__TEXT SEGMENT__.
>>>

This funding is for the whole course (not per year), and courses can be up to three years long. As it is for your tuition fees, the money will be paid directly to your university when you start your course.
The loan is not means-tested (i.e. it is not based on your income), and you can apply for other financial help from educational trusts, or for university scholarships. If you are eligible for Disabled Students’ Allowance (DSA), this will be unaffected by a postgraduate loan.
If you already have an undergraduate loan that is eligible to be repaid, repayments will only be taken if you are earning above the income threshold. Your loan does not count as income for loan repayments.
It's worth bearing in mind that postgraduate tuition fees vary widely, with some degrees costing far more than the amount of loan you will receive. If your tuition fees are lower than £5,500, Student Finance Northern Ireland will only pay what your university charges; you do not get the remaining money. If your course costs more than £5,500, you'll need to pay the difference yourself. See the link at the foot of this page to our annual survey of university tuition fees to find out more.

<<<

__TASKS FOR THIS EXERCISE__.
[1] Decide whether each statement agrees with the text on postgraduate loans. Answer yes or no, and quote the words of the text that settle it.
(a) The funding is given separately for each year of the course.
(b) A student's income determines whether they qualify for the loan.
(c) A student whose course costs more than £5,500 must pay the difference.
[2] Reproduce the part of the text on postgraduate loans that opens with the words containing "This funding is" and closes with "for loan repayments.".

__MATERIAL__.
>>>

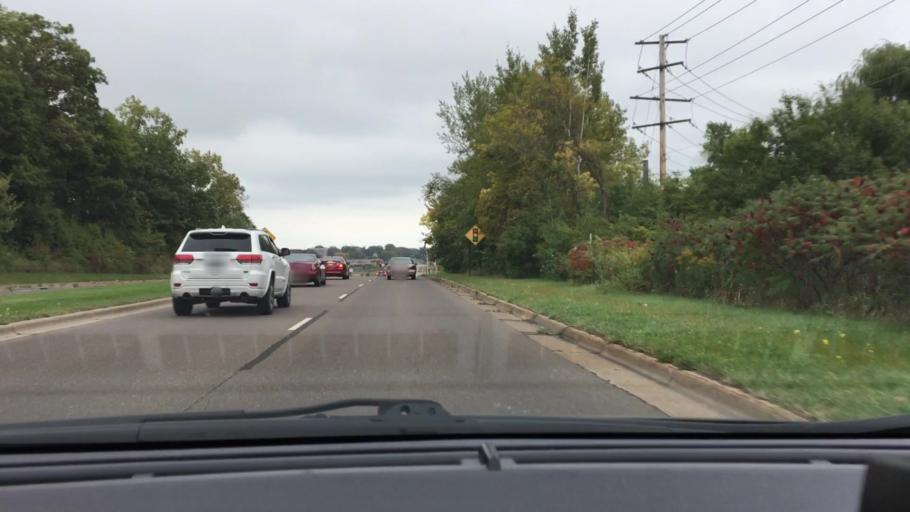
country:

<<<

__ANSWERS BY TASK__.
[1]
(a) No: "This funding is for the whole course (not per year)"
(b) No: "The loan is not means-tested (i.e. it is not based on your income)"
(c) Yes: "If your course costs more than £5,500, you'll need to pay the difference yourself."

[2]
This funding is for the whole course (not per year), and courses can be up to three years long. As it is for your tuition fees, the money will be paid directly to your university when you start your course.
The loan is not means-tested (i.e. it is not based on your income), and you can apply for other financial help from educational trusts, or for university scholarships. If you are eligible for Disabled Students’ Allowance (DSA), this will be unaffected by a postgraduate loan.
If you already have an undergraduate loan that is eligible to be repaid, repayments will only be taken if you are earning above the income threshold. Your loan does not count as income for loan repayments.